- Genre: Telenovela · Drama
- Created by: Helen Smit
- Starring: Thembi Mtshali-Jones Jo-anne Reyneke Enhle Mbali Maphumulo Sello Sebotsane Thapelo Mokoena
- Country of origin: South Africa
- Original language: English
- No. of seasons: 1
- No. of episodes: 255

Production
- Executive producer: Clive Morris
- Producer: Genna Lewis (Creative Producer)
- Production locations: Johannesburg, South Africa
- Running time: 24 minutes
- Production company: Clive Morris Productions

Original release
- Network: e.tv
- Release: 10 April 2017

= Broken Vows (TV series) =

2017 South African television series

Broken Vows is a South African television drama series created and produced by Helen Smit and executive produced by Clive Morris.
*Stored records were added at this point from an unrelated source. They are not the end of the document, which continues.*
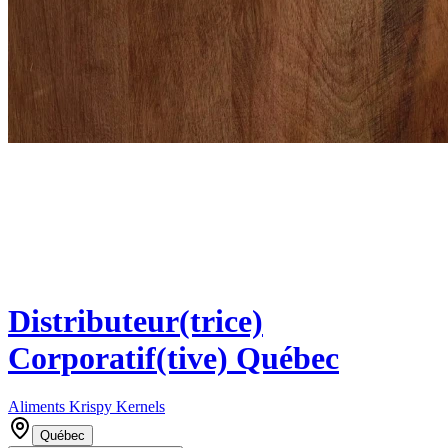
Distributeur(trice)
Corporatif(tive) Québec
Aliments Krispy Kernels
Québec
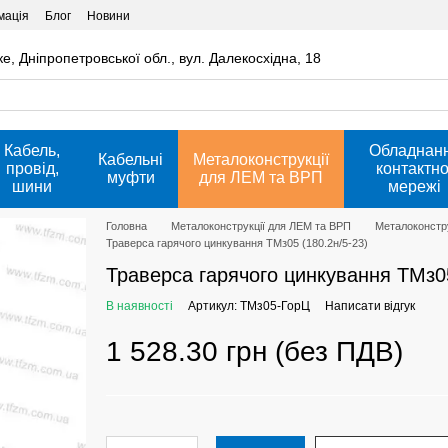
мація
Блог
Новини
ке, Дніпропетровської обл., вул. Далекосхідна, 18
Кабель,
Обладнан
Кабельні
Металоконструкції
провід,
контактно
муфти
для ЛЕМ та ВРП
шини
мережі
Головна
Металоконструкції для ЛЕМ та ВРП
Металоконстру
Траверса гарячого цинкування ТМз05 (180.2н/5-23)
Траверса гарячого цинкування ТМз05
В наявності
Артикул: ТМз05-ГорЦ
Написати відгук
1 528.30 грн (без ПДВ)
It is an e.tv original series produced by Clive Morris Productions for e.tv, and stars Thembi Mtshali-Jones, Jo-anne Reyneke, Enhle Mbali Mlotshwa, Mandla Gaduka, Thapelo Mokoena, Emmanuel Castis, Shaleen Surtie-Richards, Lehasa Moloi and Nambitha Ben-Mazwi.

== Plot ==
Thandi and Azania Moswane, run the family-owned wedding planning business Yours Truly in Johannesburg. Entrusted by their mother, Gertrude, to be the top wedding planners, they juggle professional success with personal secrets and family drama. The return of their father, Ace, from prison brings conflict, as he clashes with Gertrude over family matters.

== Cast ==

=== Main cast ===
- Thembi Mtshali-Jones as Gertrude Moswane – The matriarch of the Moswane family, founder of Yours Truly Concepts.
- Jo-anne Reyneke as Thandi Moswane – The youngest of the Moswane family, running the wedding business and seeking her mother's approval.
- Enhle Mbali Mlotshwa as Azania Moswane – Thandi's adopted sister and business partner, senior wedding planner of Yours Truly.
- Sello Sebotsane as Ace Moswane – The family patriarch. His return from prison and quest for revenge sparks tension in the family.
- Thapelo Mokoena as Uhuru Moswane – Thandi and Azania's brother, the eldest of the Moswane children, a journalist who returns after an investigation from the Congo.

=== Supporting cast===
- Nomsa Nene as Lydia – Thandi's biological mother, previous business partner to Gertrude. She seeks a relationship with Thandi.
- Shaleen Surtie-Richards as Charmaine – Florist and best friend to Gertrude
- Emmanuel Castis as Chris Myburgh – Husband to Azania, a retired professional soccer player with a short career span due to a back injury.
- Mandla Gaduka as Damian – Wedding decor specialist, previously seen at Namane Funerals, he joins Yours Truly for a change of scenery.
- Lehasa Moloi as Lebo, wedding photographer of Yours Truly Concepts.
- Nambitha Ben-Mazwi as Lulama – manager of the bridal couture department.
- Clementine Mosimane as Keketso
- Nicole Bessick as Chloe
- Joe Kazadi as Simao

== Broadcast ==

A private screening of the series was held at Four Seasons Hotel The Westcliff, Johannesburg, on Thursday, 6 April 2017. The series premiered on the 10th of April 2017 on e.tv. It was then shifted to sister channel eExtra on 15 January 2018.